According to Block Post, only if game developers apply for ratings will the GRAC move more aggressively to develop regulations.

Block Post cites the example of the game “Crypto Sword and Magic,” which recently launched service without bothering to get a GRAC rating. This obviously got the GRAC’s attention. An official from the committee told Block Post that they were monitoring the situation and considering whether to hand down some administrative guidance.

The GRAC says the problem with Crypto Sword and Magic isn’t that it’s a blockchain game, but that it launched distribution without a rating. It adds, however, that it recognizes the importance of blockchain and had formed an internal task force to conduct continuous research, presumably into blockchain technology and its regulatory implications.

According to the GRAC, the only game to apply for a rating was “Yuna’s Closet,” which applied for one in May. And for its trouble, the game was denied a rating by the GRAC, who handed down a “rating pending” decision citing concern that the game — which uses cryptocurrency — could encourage gambling. According to Block Post, the committee may have taken into account the widespread cryptocurrency speculation that was taking place in Korea at the time.

The result? According to a game industry official, game developers have shunned applying for a rating, opting instead to launch local service on the down-low or launching service in overseas markets only.

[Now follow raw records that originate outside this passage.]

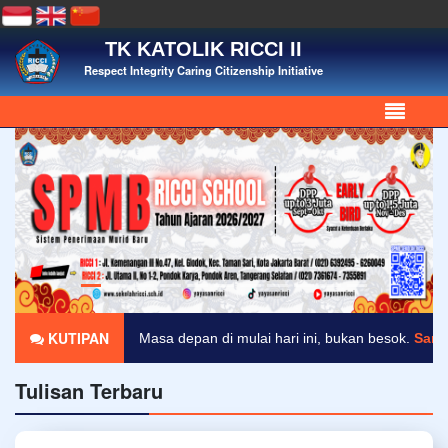
TK KATOLIK RICCI II
Respect Integrity Caring Citizenship Initiative
KUTIPAN
Masa depan di mulai hari ini, bukan besok.
Sant
Tulisan Terbaru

Block Post cites the example of Crypto Dozer, which made quite a splash globally last year. Its Korean developer chose to block service in Korea.

Industry experts say if developers avoid applying for ratings, the GRAC may not state its position about rating blockchain games. A gaming official said the GRAC has begun preparations to rate blockchain-based games ahead of an anticipated flood of blockchain games by Kakao’s Klaytn and listed game developers. The official also said if small developers lack the wherewithal to prepare for the rating process, big companies and listed game companies with experience with the rating process would take the lead.

Study time over?

On the bright side, GRAC’s blockchain study period may be approaching its end.

Korean-language news site News1 reports that the GRAC could wrap up its internal deliberations to craft standards for blockchain games in October. The committee would use these standards to decide whether to allow the use of cryptocurrency in games.

The GRAC said on Monday that the committee would judge how cryptocurrency is being used in blockchain-based games and decide on the direction going forward regarding the ratings process. It said it would complete its analysis of the blockchain game market by the end of the year.

News1 points out that while there’s concern that permitting the distribution of games that use cryptocurrency such as “Yuna’s Closet” could lead to the proliferation of casino-style games that use cryptocurrency too, there’s also concern within the game industry that by banning the use of cryptocurrency in games, Korea was passing leadership of the quickly growing blockchain game industry overseas.

There’s growing feeling, in fact, that the ban serves as a form of reverse discrimination against Korean developers since local users can access recently released foreign-made games.

About this, a GRAC official told News1 that there are still gambling concerns should users be able to turn the cryptocurrency they win in a game into fiat via an exchange. Still, the committee would quickly create standards for one-off coin issuances.